Podemos mudar o passado?

Pensando em partículas quânticas, o presente pode influenciar o passado

Quem nunca se arrependeu do que fez? Não seria ótimo se fosse possível voltar no tempo para consertarmos erros e más escolhas?

Isso parece ser coisa de ficção científica. Porém...

Relógio antigo na cidade de São Paulo
No nível das partículas quânticas uma experiência sugere que ações no presente podem influenciar o passado - Eduardo Knapp/Folhapress

As leis da física proíbem viagens ao passado, por vários motivos. Se pudéssemos viajar ao passado e mudar eventos estaríamos alterando o curso da história. Um exemplo muito citado é o paradoxo do avô: se você viajasse ao passado e assassinasse o seu avô quando ele era ainda estudante no ensino médio, não teria encontrado a sua avó e você e seu pai não existiriam.

Um exemplo popular de viagem ao passado é a fantástica série de TV canadense Viajantes (do inglês Travelers). Num futuro distante, a Terra está em ruínas; os humanos são controlados por uma inteligência artificial benevolente que descobre um modo de projetar o consciente de pessoas do futuro em “hóspedes" do século 21.

A ideia é que os viajantes do futuro possuam a mente da pessoa no nosso século momentos antes de ela morrer. O enredo inclui discussões um tanto vagas sobre o emaranhamento quântico entre o consciente do viajante e o do hóspede, mas os detalhes não são importantes. O ponto da série é que os viajantes voltam ao passado para tentar mudar o curso da história —e salvar o mundo da ruína em que vivem.

Deixando de lado como transferir o consciente de um ser humano a outro no passado e focando na ideia de alteração do passado, existe algo que a ciência atual possa fazer de semelhante?

Surpreendentemente, sim.

No nível das partículas quânticas (estamos falando de fótons, elétrons ou átomos, no máximo), existe algo, proposto pelo físico americano John Wheeler nos anos 1970, conhecido como Experimentos de Escolha Demorada, que sugerem que ações no presente podem influenciar o passado.

Os experimentos usam a chamada dualidade partícula-onda da luz e da matéria, o fato de que a natureza física de um objeto quântico (muito pequeno) permanece indeterminada até que é medida.

Em outras palavras, isso significa que uma partícula de luz (fóton) ou de matéria (um elétron) pode se comportar tanto como onda (espalhando-se pelo espaço, sofrendo interferência) ou partícula (localizada em um pequeno volume), dependendo do equipamento de medição usado.

Discussões sobre a interpretação da física quântica que perduram por décadas e que permanecem inconclusivas tentam decifrar o que isso significa. Será que nossas mentes determinam as propriedades do mundo material, ou melhor, a natureza da realidade física?

O leitor interessado em maiores detalhes pode consultar o livro "A Ilha do Conhecimento - Os Limites da Ciência e A Busca Por Sentido" sobre assunto, que publiquei em 2014.

Dados de estimativa de pose
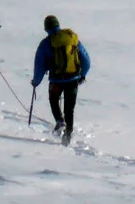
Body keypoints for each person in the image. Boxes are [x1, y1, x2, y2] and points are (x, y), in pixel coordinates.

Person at [32, 15, 91, 145]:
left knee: (54, 100)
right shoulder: (71, 38)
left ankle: (60, 122)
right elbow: (86, 59)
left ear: (46, 28)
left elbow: (39, 66)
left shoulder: (46, 43)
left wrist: (36, 82)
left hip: (56, 81)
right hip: (73, 79)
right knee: (69, 108)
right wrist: (82, 74)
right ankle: (68, 132)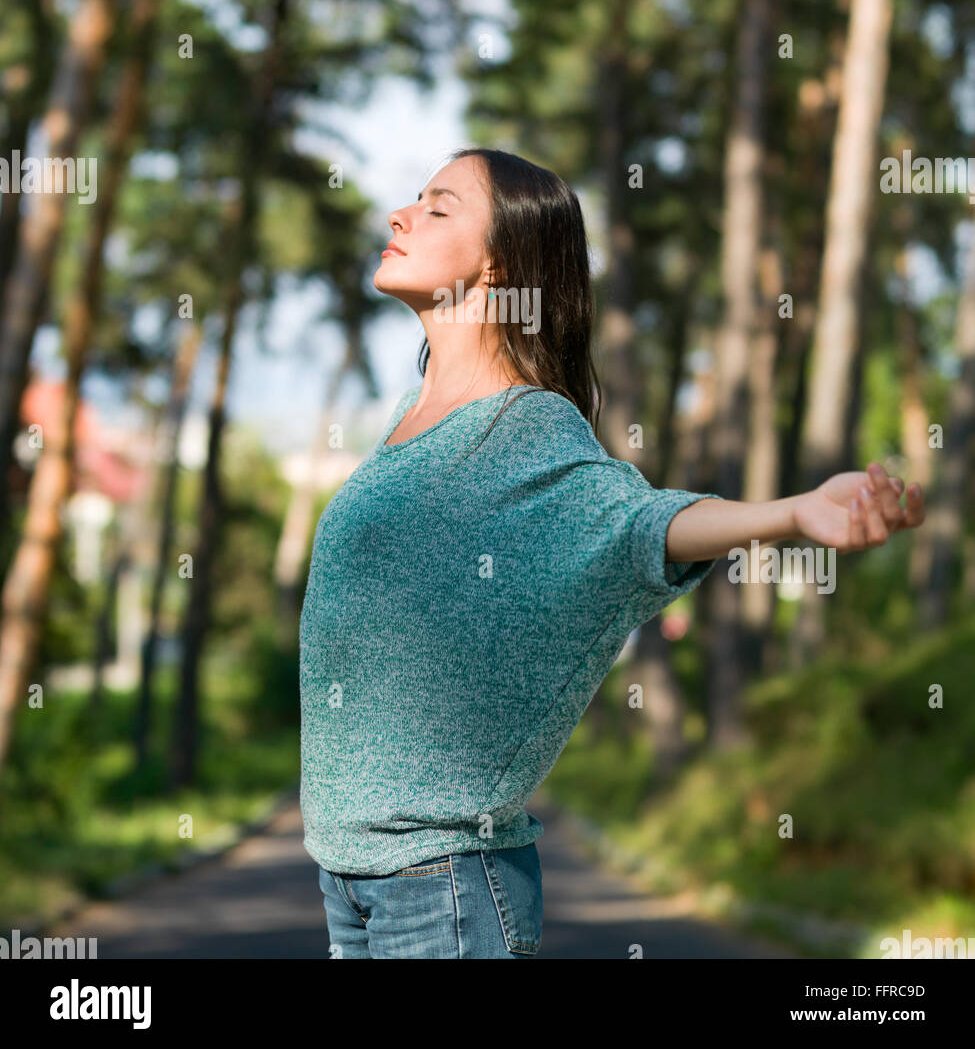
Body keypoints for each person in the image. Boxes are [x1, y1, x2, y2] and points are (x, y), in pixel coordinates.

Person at [299, 147, 925, 959]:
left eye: (439, 207)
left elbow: (636, 525)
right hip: (351, 880)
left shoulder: (523, 425)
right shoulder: (406, 420)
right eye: (413, 198)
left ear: (499, 264)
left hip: (438, 890)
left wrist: (794, 514)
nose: (400, 215)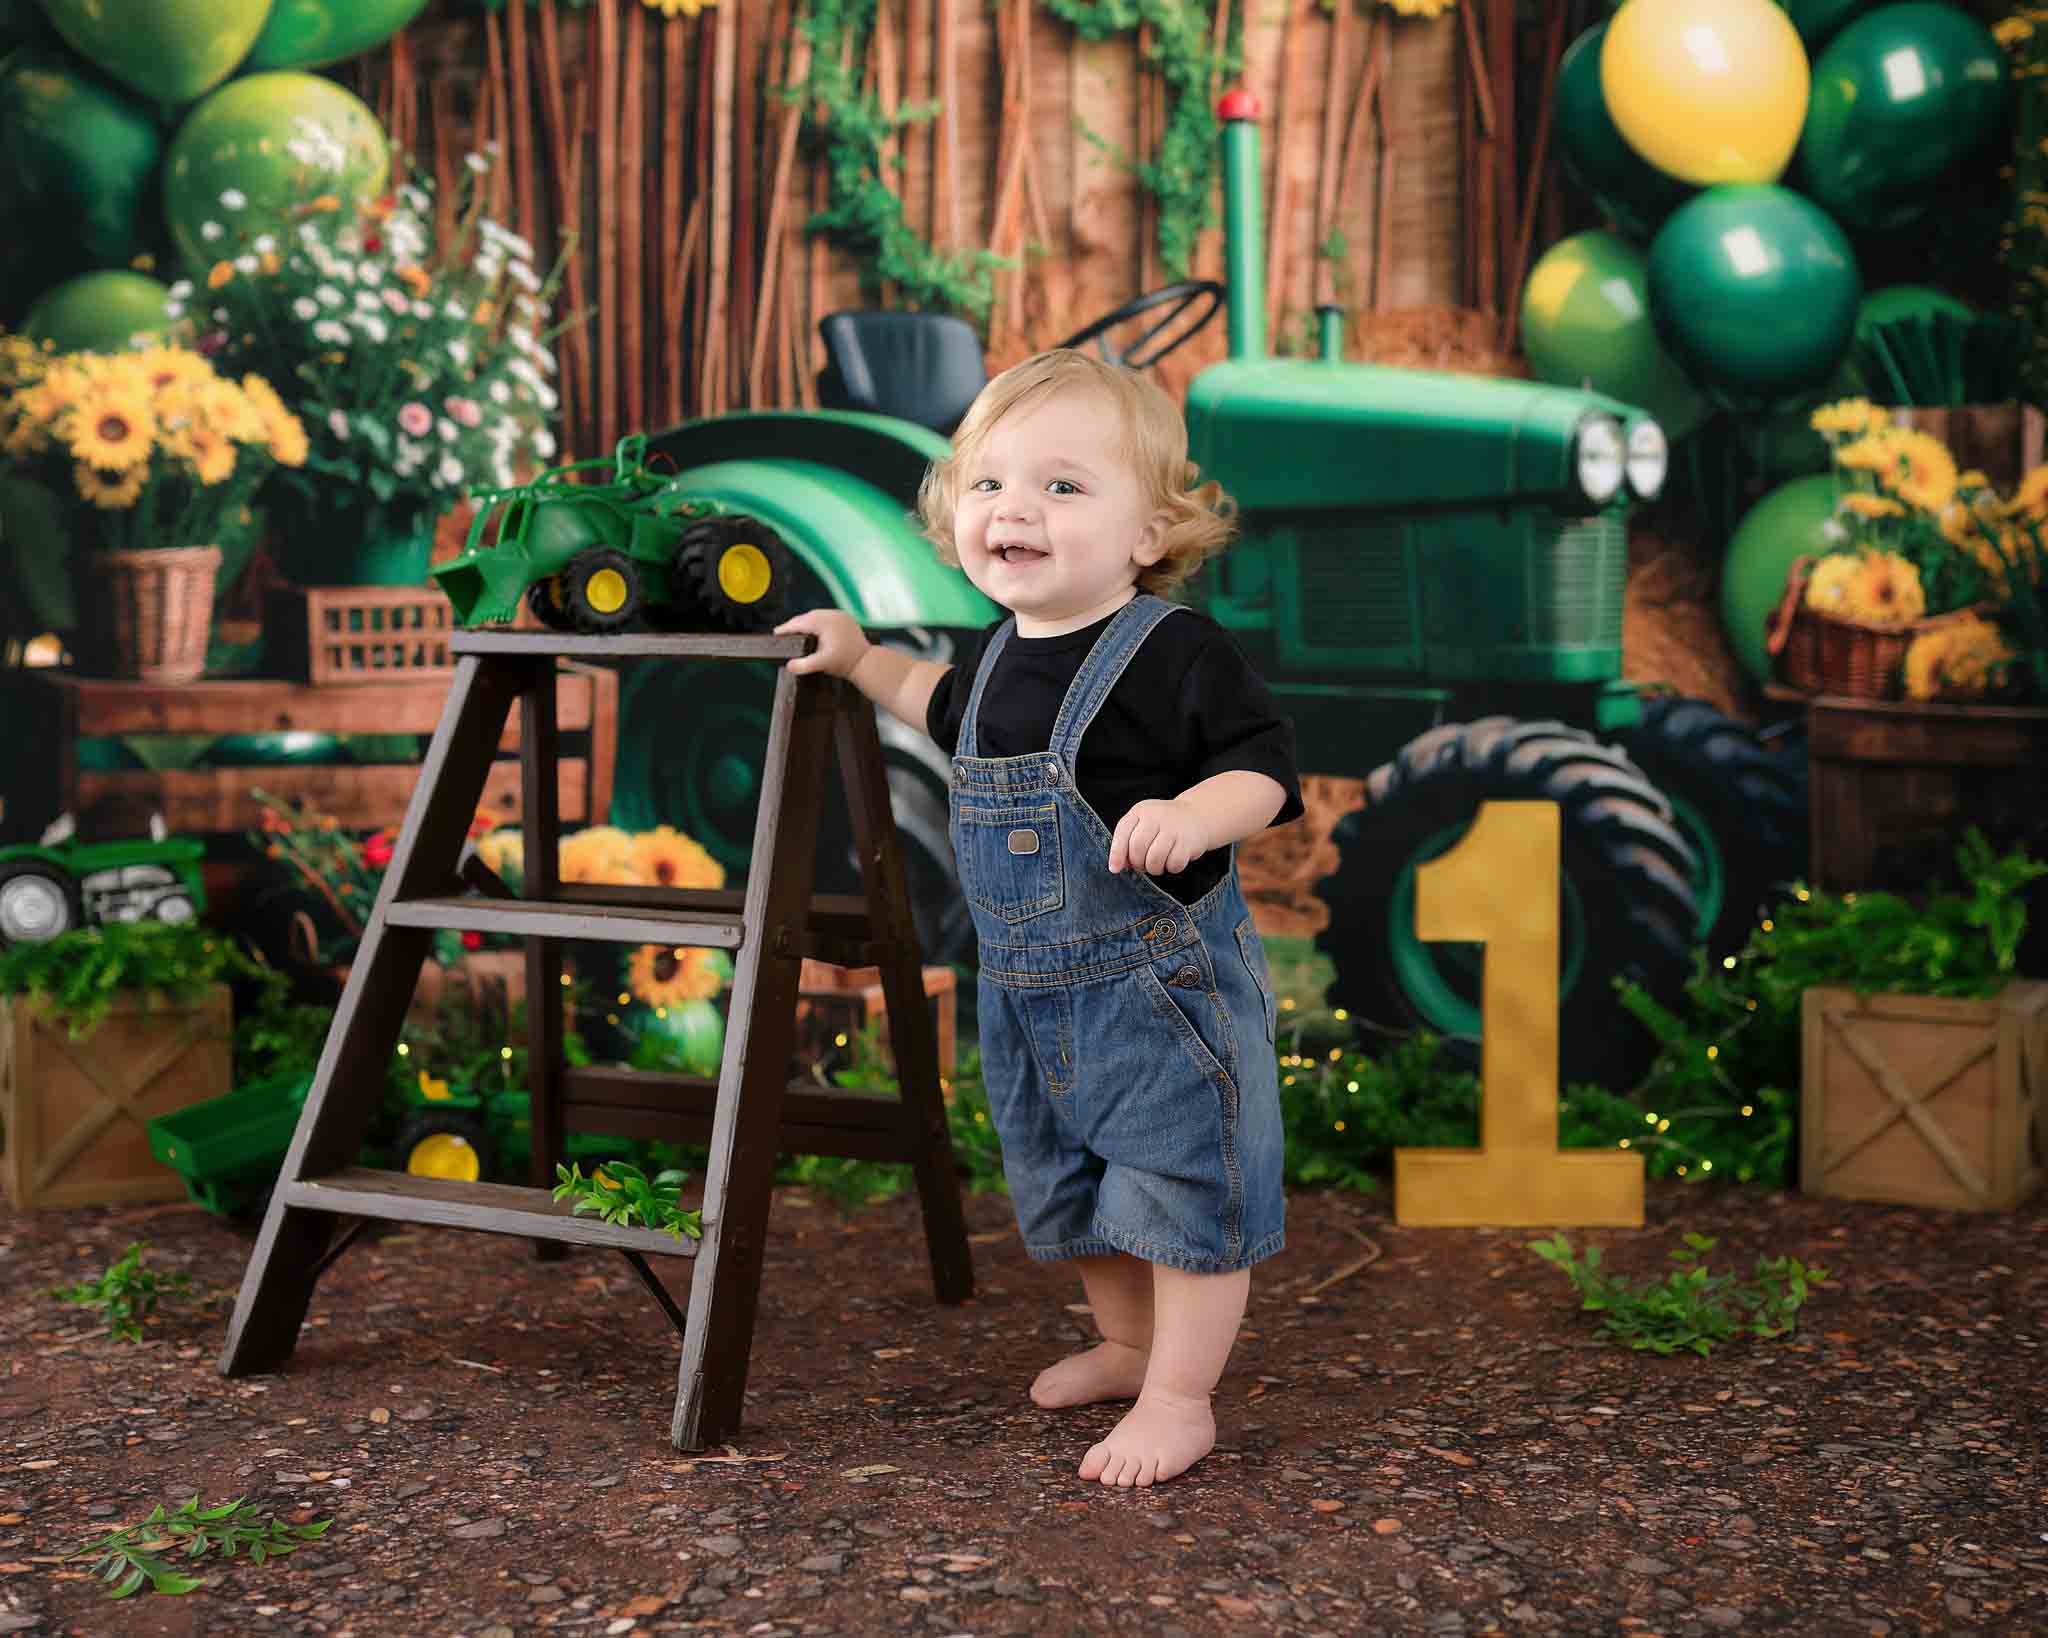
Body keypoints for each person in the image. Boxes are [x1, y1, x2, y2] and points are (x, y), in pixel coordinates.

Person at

» **Tarefa proposta A**
Com base no texto sobre mudar o passado, responda:
(i) De que país é a série de TV Viajantes?
(ii) Quem propôs os Experimentos de Escolha Demorada, e em que década?
(iii) Em que ano foi publicado o livro "A Ilha do Conhecimento - Os Limites da Ciência e A Busca Por Sentido"?
» **Tarefa proposta B**
Redigite o trecho do texto sobre mudar o passado que vai de "No nível das partículas quânticas (estamos" até "de medição usado.", incluindo este último.

» **Resposta do exercício A**
(i) Do Canadá; é uma série canadense.
(ii) O físico americano John Wheeler, nos anos 1970.
(iii) Em 2014.

» **Resposta do exercício B**
No nível das partículas quânticas (estamos falando de fótons, elétrons ou átomos, no máximo), existe algo, proposto pelo físico americano John Wheeler nos anos 1970, conhecido como Experimentos de Escolha Demorada, que sugerem que ações no presente podem influenciar o passado.

Os experimentos usam a chamada dualidade partícula-onda da luz e da matéria, o fato de que a natureza física de um objeto quântico (muito pequeno) permanece indeterminada até que é medida.

Em outras palavras, isso significa que uma partícula de luz (fóton) ou de matéria (um elétron) pode se comportar tanto como onda (espalhando-se pelo espaço, sofrendo interferência) ou partícula (localizada em um pequeno volume), dependendo do equipamento de medição usado.